As the COVID-19 pandemic worsens despite the lockdown, it has become critical to observe and reinforce social distancing norms even more. With some people not complying with rules despite the urgency of the situation, are there additional measures that can be taken to ensure they stay at home? Perhaps unmanned drones can serve as an effective solution.
This is a great opportunity that lies in these unmanned drones to combat the coronavirus pandemic and maintain the health and safety of the Indian population. What is more, with the latest developments around COVID-19 coming to the fore, the utility of drones across several areas is being recognized by the government.
The good news is that the government has been expediting regulatory processes when it comes to operating drones for long-range commercial operations. The Indian government’s Digital Sky platform has registered all companies in the drone space, along with voluntary registration of all drone operators in the country. This coincides with the drone POCs, taking it a step further to make drones ready for commercial use.
Last year, DCGA approved seven companies to conduct POCs for beyond visual line of sight (BVLOS) drone flights. The selected seven companies included Dunzo, Swiggy, Zomato, Zipline, Redwing, Tata Advanced Systems and Honeywell for long-range experimentation in low altitude over scarcely populated places in India for a few months.
With the objective of boosting the capabilities of the drone industry in this time of crisis, the Indian government has been finalizing the statutes; with the directorate general of civil aviation (DGCA) recently approving a hyperlocal delivery company Dunzo to finish testing their long-range drone logistics solutions. Dunzo will begin testing beyond-visual-line-of-sight (BVLOS) drone deliveries by the end of April, as per media reports. This is in contrast with the stance held by the government earlier, where drones were seen as a security threat.
Post India’s directorate general of civil aviation (DCGA) began regulations on drones in 2019, and this was seen as a significant milestone. But the policy on drones got delayed until May 2019, when the government finally invited invitations on proof of concepts around drone technology for commercial operations like logistics or medical deliveries.
The fact that DCGA shortlisted India’s three major delivery companies – Zomato, Swiggy and Dunzo – implies that the government is seeing the potential of drones in logistics and delivery services, especially during the ongoing lockdown.
Delivering Essential Packages Via Drones In India
If the COVID-19 situation worsens, drones may very well be used to deliver essential packages across the nation, and particularly in difficult terrains and viral hotspots. Also, Redwing and Zipline have been cooperating with state governments to transport drugs and medical items to distant places.
Research released by John Hopkins Bloomberg School of Public Health and Pittsburgh Supercomputing Center had shown that deploying unmanned drones to transport vaccines for diseases like Malaria, Zika or childhood vaccines in poor-and middle-income nations may conserve funds and advance overall vaccination rates.
Other use cases for drones include aerial survey, traffic monitoring, security and surveillance, as well as crowd management. For purposes such as atmospheric monitoring, crisis response, or transport of medicines, autonomous drones can be marshalled to help those in need, without risking human agents.

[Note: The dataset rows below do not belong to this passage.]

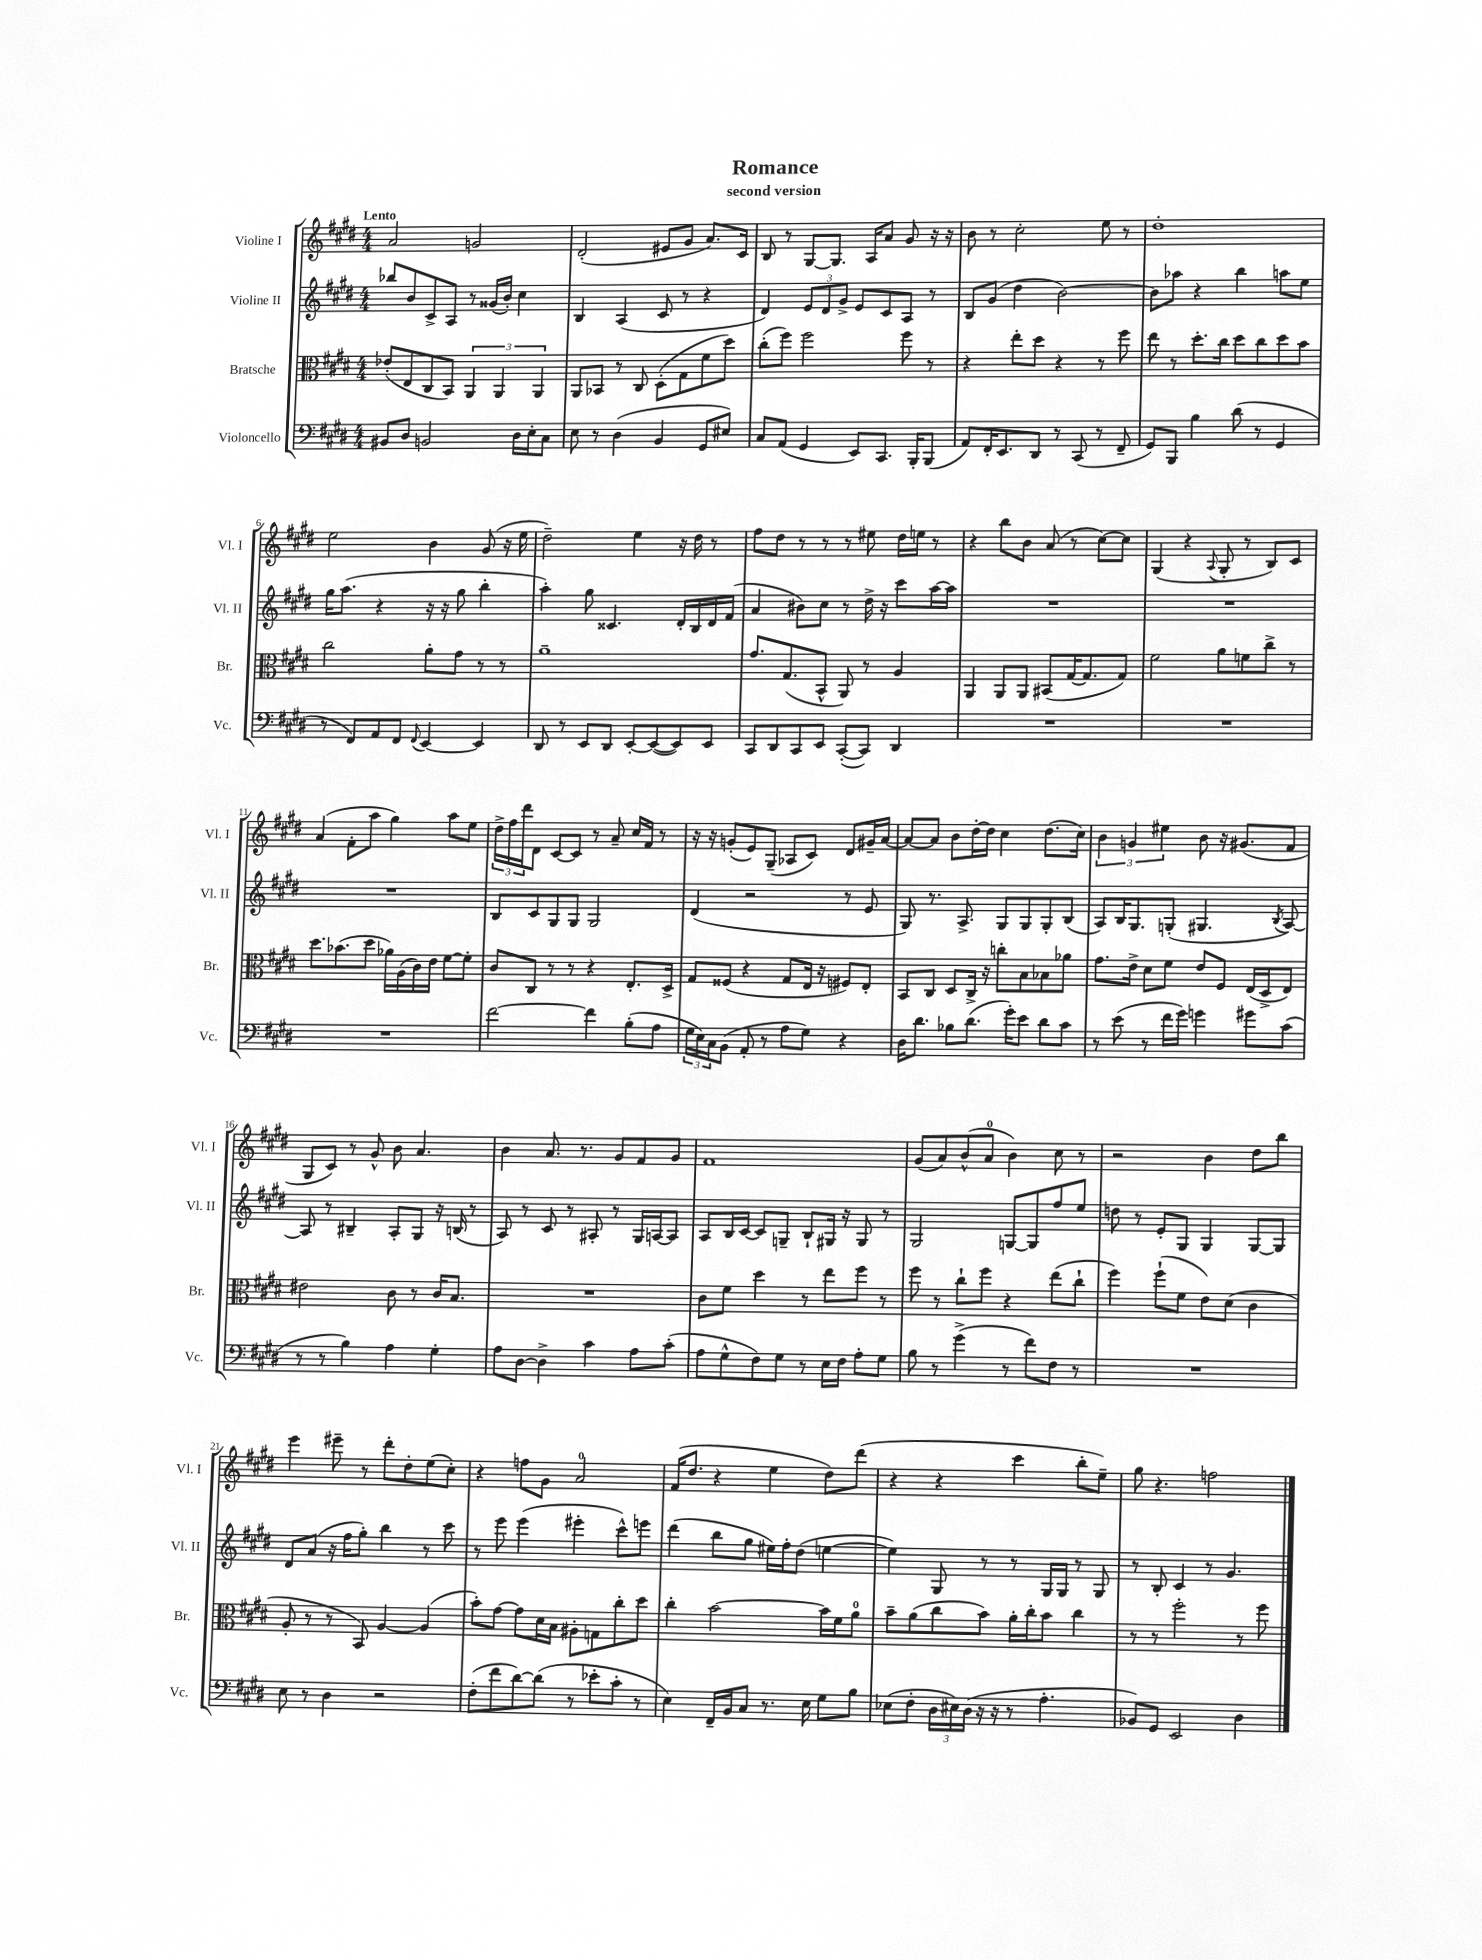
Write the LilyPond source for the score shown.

\header { title = "Romance" subtitle = "second version" }
<<
\new StaffGroup <<
\new Staff = "s0" \with { instrumentName = "Violine I" shortInstrumentName = "Vl. I" } {
    \clef treble \key e \major \numericTimeSignature \time 4/4 \tempo "Lento"
    a'2 g'2 |
    dis'2-.( eis'8 gis'8 a'8.) cis'16 |
    b8 r8 gis8~ gis8. a16 a'8 gis'8 r16 r16 |
    b'8 r8 cis''2-. e''8 r8 |
    dis''1-. |
    e''2 b'4 gis'8( r16 e''16 |
    dis''2--) e''4 r16 dis''16 r8 |
    fis''8 dis''8 r8 r8 r8 eis''8 dis''16 e''16 r8 |
    r4 b''8 b'8 a'8( r8 cis''8~) cis''8 |
    gis4( r4 \appoggiatura { a8 } gis8-. r8 b8) cis'8 |
    a'4( fis'8-. a''8 gis''4) a''8 e''8 |
    \tuplet 3/2 { dis''16-> fis''16 dis'''16 } dis'8 cis'8~ cis'8 r8 a'8-- cis''16 fis'16 r8 |
    r16 r16 g'8-.( e'8) gis8--( aes8 cis'8) dis'8 gis'16-- a'16~ |
    a'8~ a'8 b'8 dis''16~-. dis''16 cis''4 dis''8.( cis''16) |
    \tuplet 3/2 { b'4 g'4 eis''4 } b'8 r16 gis'8.( fis'8 |
    gis8 cis'8) r8 gis'8-^ b'8 a'4. |
    b'4 a'8. r8. gis'8 fis'8 gis'8 |
    fis'1 |
    gis'8( a'8) b'8-^( a'8-0 b'4) cis''8 r8 |
    r2 b'4 dis''8 b''8 |
    e'''4 eis'''8-- r8 dis'''8-. dis''8-. e''8( cis''8-.) |
    r4 f''8 gis'8 a'2-0 |
    fis'16( dis''8. r4 e''4 dis''8) dis'''8( |
    r4 r4 cis'''4 b''8-. e''8--) |
    gis''8 r4. f''2 \bar "|." |
}
\new Staff = "s1" \with { instrumentName = "Violine II" shortInstrumentName = "Vl. II" } {
    \clef treble \key e \major \numericTimeSignature \time 4/4
    bes''8 b'8 cis'8-> a8 r8 gisis'16( b'16-.) cis''4 |
    b4 a4( cis'8 r8 r4 |
    dis'4) \tuplet 3/2 { e'8 dis'8 gis'8-> } e'8 cis'8 a8 r8 |
    b8 gis'8( dis''4 b'2~) |
    b'8 aes''8 r4 b''4 a''8 e''8 |
    gis''16 a''8.( r4 r16 r16 gis''8 b''4-. |
    a''4-.) gis''8 cisis'4. dis'16-. b16 dis'16 fis'16( |
    a'4 bis'8) cis''8 r8 dis''16-> r16 cis'''8 a''16~ a''16 |
    R1 |
    R1 |
    R1 |
    b8 cis'8 gis8 gis8 gis2 |
    dis'4( r2 r8 e'8 |
    gis8) r8. a8.-> gis8 gis8 gis8-. b8( |
    a8) b16 gis8. g8-.( gis4. \acciaccatura { b8 } a8~) |
    a8 r8 bis4-- a8-. gis8 r16 b16( r8 |
    a8) r8 cis'8 r8 ais8-. r8 gis16 a16~ a8 |
    a8 b16 cis'16~ cis'8 g8-- b8-! gis16 r16 gis8 r8 |
    gis2 g8~ g8 fis''8 e''8 |
    d''8 r8 e'8-. gis8 gis4 gis8~ gis8 |
    dis'8 a'8( r16 fis''16 gis''8-.) b''4 r8 cis'''8 |
    r8 e'''8 e'''4( eis'''4-. cis'''8-^) e'''8 |
    dis'''4( b''8 gis''8 eis''16) fis''16-. dis''8( e''4~ |
    e''4) gis8 r8 r8 gis16 gis16 r8 gis8 |
    r8 b8-. cis'4 r8 gis'4. \bar "|." |
}
\new Staff = "s2" \with { instrumentName = "Bratsche" shortInstrumentName = "Br." } {
    \clef alto \key e \major \numericTimeSignature \time 4/4
    ees'8-.( e8 cis8 b,8) \tuplet 3/2 { a,4 a,4 a,4 } |
    a,8 bes,8 r8 cis8 dis8-.( gis8 fis'8 dis''8) |
    cis''8-.( fis''8) fis''2 fis''8 r8 |
    r4 e''8-. dis''8 r4 r8 fis''8 |
    e''8 r8 dis''8.-. cis''16 dis''8 cis''8 dis''8 b'8 |
    cis''2 a'8-. gis'8 r8 r8 |
    a'1-- |
    gis'8. gis8.( b,8-^ a,8) r8 a4 |
    a,4 a,8 a,8 bis,8( gis16~ gis8. gis8) |
    fis'2 a'8 f'8 cis''8-> r8 |
    dis''8. bes'8.( dis''8 aes'16) a16( cis'16) e'16 fis'8~ fis'8-. |
    cis'8 cis8 r8 r8 r4 e8.-. dis16-> |
    gis8 fisis8( r4 gis8 e16 r16 fis8) e8-. |
    b,8 cis8 dis8 cis16-> r16 c''8-. b8 bes8 aes'8 |
    gis'8. e'16-> dis'8 fis'8 e'8 fis8 e16( dis16-> e8) |
    eis'2 cis'8 r8 cis'16 b8. |
    R1 |
    cis'8 fis'8 dis''4 r8 e''8 fis''8 r8 |
    fis''8 r8 cis''8-! fis''8 r4 e''8( cis''8-! |
    fis''4) fis''8-!( fis'8 e'8) dis'8( cis'4 |
    a8-. r8 r8 b,8) a4~ a4( |
    b'8-.) gis'8~ gis'8 dis'16 b16 ais8-. g8 cis''8-. dis''8 |
    cis''4-. b'2~ b'16 fis'16 a'8-0 |
    b'8-- a'8( cis''8 b'8) a'16-. cis''16-. b'8 cis''4 |
    r8 r8 fis''2-. r8 fis''8 \bar "|." |
}
\new Staff = "s3" \with { instrumentName = "Violoncello" shortInstrumentName = "Vc." } {
    \clef bass \key e \major \numericTimeSignature \time 4/4
    bis,8 dis8 b,2 dis16 e16-. cis8 |
    e8 r8 dis4( b,4 gis,8 eis8) |
    cis8 a,8( gis,4 e,8) cis,8. b,,16-. b,,8( |
    a,8) fis,16-. e,8. dis,8 r8 cis,8( r8 fis,8-- |
    gis,8) b,,8 b4 dis'8( r8 gis,4 |
    r8 fis,8) a,8 fis,8 \appoggiatura { fis,8 } e,4~ e,4 |
    dis,8 r8 e,8 dis,8 e,8~-. e,8~( e,8) e,8 |
    cis,8 dis,8 cis,8 e,8 cis,8~-.( cis,8) dis,4 |
    R1 |
    R1 |
    R1 |
    fis'2~ fis'4 b8-.( a8 |
    \tuplet 3/2 { gis16 e16) cis16 } b,8( a,8-. r8 a8 gis8) r4 |
    dis16 dis'8. bes8 dis'8.( gis'16-.) e'8 dis'8 cis'8 |
    r8 e'8( r8 fis'16 gis'16) g'4 gis'8 cis'8( |
    r8 r8 b4) a4 gis4-. |
    a8 dis8~ dis4-> cis'4 a8 cis'8-.( |
    a8 gis8-^ fis8) gis8 r8 e16 fis16 a8-. gis8 |
    b8 r8 gis'4->( r8 fis'8) fis8 r8 |
    R1 |
    e8 r8 dis4 r2 |
    fis8-.( fis'8 dis'8~) dis'8( r8 ees'8-. cis'8-. r8 |
    e4) fis,16-- b,16 cis8 r8. e16 gis8 b8 |
    ees8( fis8-. \tuplet 3/2 { dis16 eis16) dis16( } r16 r16 r8 a4.-. |
    bes,8) gis,8 e,2 dis4 \bar "|." |
}
>>
>>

Drone deliveries including food, medicines or emergency support can be organized, accomplished and monitored remotely by drone operating companies. This would guarantee suitable assistance to rural areas and isolated communities. Drones, which are attached to speakers, can be used to warn the public. These can also collect and monitor live video feeds of specific locations where there is an apparent risk of transmission.
Drone startups in India are working alongside authorities providing services such as disinfecting contaminated areas, managing crowds and delivering medical supplies. For example, the Karimnagar Commissionerate of Police in Telangana recently used drones to ensure effective implementation of lockdown in the town. But, these have not yet been approved for commercial purposes. This is expected to change with recent updates brought in with Digital Sky platform and commercial POCs from companies like Dunzo.
As the government works on getting all drone manufacturers and users listed on the Digital Sky platform, this will also open up the drone economy for e-commerce and pharmaceutical companies to deliver quick orders soon. Under this, registered drones with approved specifications can apply for a permit to fly on the Indian government’s Digital Sky platform.